VORLIEGENDER TEXT:
——

Eingetragen oder aktualisiert am 10.04.2007
Wenn ein Bewerbungsschreiben den potentiellen Arbeitgeber nicht erreicht...


Das LSG Berlin-Brandenburg hat mit einer Entscheidung vom 13.12.2006 (Az.: L 18 AS 1191/06) klargestellt, dass eine nicht zugegangene Bewerbung nicht gleichzusetzen ist mit einer "Negativ-Bewerbung" und daher nicht ursächlich für eine Verlängerung der Arbeitslosigkeit sein kann.

 

Darüberhinaus wurden einige Grundsätzlichkeiten von dem Gericht bezüglich den von Leistungsempfängerinnen und -empfängern geforderten Bewerbungen festgestellt: Eine fehlendes Bild oder in der Bewerbung aufgezeigte nicht vorhandene Vorkenntnisse stellen keine Negativ-Bewerbung dar, wenn darauf hingewiesen wird, dass die Bewerbung bei Interesse vervollständigt werden kann. Eine Gleichsetzung mit einer "Nichtbewerbung" kann nur dann erfolgen, wenn die Bewerbung selbst so abschreckend ist, dass die Bewerberin oder der Bewerber schon deswegen ausscheidet.

——

ARBEITSANWEISUNGEN:
• 1. Beantworten Sie anhand des Textes über nicht zugegangene Bewerbungen die folgenden Fragen:
(a) An welchem Datum wurde der Text eingetragen oder aktualisiert?
(b) Welches Aktenzeichen trägt die Entscheidung des Gerichts?
(c) Wann kann eine Bewerbung laut dem Gericht mit einer "Nichtbewerbung" gleichgesetzt werden?
• 2. Tauschen Sie im Text über nicht zugegangene Bewerbungen "LSG Berlin-Brandenburg" gegen "Landessozialgericht Berlin-Brandenburg" aus, und geben Sie die Passage von "Das LSG Berlin-Brandenburg" bis "schon deswegen ausscheidet." mit dieser Änderung wieder.
Die Einträge haben keinen Bezug zum Text über nicht zugegangene Bewerbungen.

Einträge aus einem Datensatz:
——

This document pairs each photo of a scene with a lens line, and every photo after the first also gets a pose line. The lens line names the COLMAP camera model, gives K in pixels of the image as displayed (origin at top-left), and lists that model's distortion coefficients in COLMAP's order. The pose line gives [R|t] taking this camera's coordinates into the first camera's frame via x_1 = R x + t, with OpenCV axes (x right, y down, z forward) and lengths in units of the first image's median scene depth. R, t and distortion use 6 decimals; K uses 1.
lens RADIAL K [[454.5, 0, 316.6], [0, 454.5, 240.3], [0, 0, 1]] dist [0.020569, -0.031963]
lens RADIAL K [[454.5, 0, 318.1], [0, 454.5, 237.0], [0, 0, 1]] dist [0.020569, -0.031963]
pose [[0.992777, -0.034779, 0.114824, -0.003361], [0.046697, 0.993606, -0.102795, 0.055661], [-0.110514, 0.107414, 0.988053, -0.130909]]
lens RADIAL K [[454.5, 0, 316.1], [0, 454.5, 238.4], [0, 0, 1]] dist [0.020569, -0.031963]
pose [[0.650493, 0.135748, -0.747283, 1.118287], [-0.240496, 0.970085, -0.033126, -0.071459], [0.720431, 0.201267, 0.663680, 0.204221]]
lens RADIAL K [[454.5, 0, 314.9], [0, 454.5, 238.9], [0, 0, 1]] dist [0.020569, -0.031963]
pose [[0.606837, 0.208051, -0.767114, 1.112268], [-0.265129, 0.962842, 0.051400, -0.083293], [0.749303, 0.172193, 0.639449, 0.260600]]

——

ERGEBNISSE JE AUFGABE:
• 1.
(a) Am 10.04.2007.
(b) L 18 AS 1191/06.
(c) Nur dann, wenn die Bewerbung selbst so abschreckend ist, dass die Bewerberin oder der Bewerber schon deswegen ausscheidet.

• 2.
Das Landessozialgericht Berlin-Brandenburg hat mit einer Entscheidung vom 13.12.2006 (Az.: L 18 AS 1191/06) klargestellt, dass eine nicht zugegangene Bewerbung nicht gleichzusetzen ist mit einer "Negativ-Bewerbung" und daher nicht ursächlich für eine Verlängerung der Arbeitslosigkeit sein kann.

 

Darüberhinaus wurden einige Grundsätzlichkeiten von dem Gericht bezüglich den von Leistungsempfängerinnen und -empfängern geforderten Bewerbungen festgestellt: Eine fehlendes Bild oder in der Bewerbung aufgezeigte nicht vorhandene Vorkenntnisse stellen keine Negativ-Bewerbung dar, wenn darauf hingewiesen wird, dass die Bewerbung bei Interesse vervollständigt werden kann. Eine Gleichsetzung mit einer "Nichtbewerbung" kann nur dann erfolgen, wenn die Bewerbung selbst so abschreckend ist, dass die Bewerberin oder der Bewerber schon deswegen ausscheidet.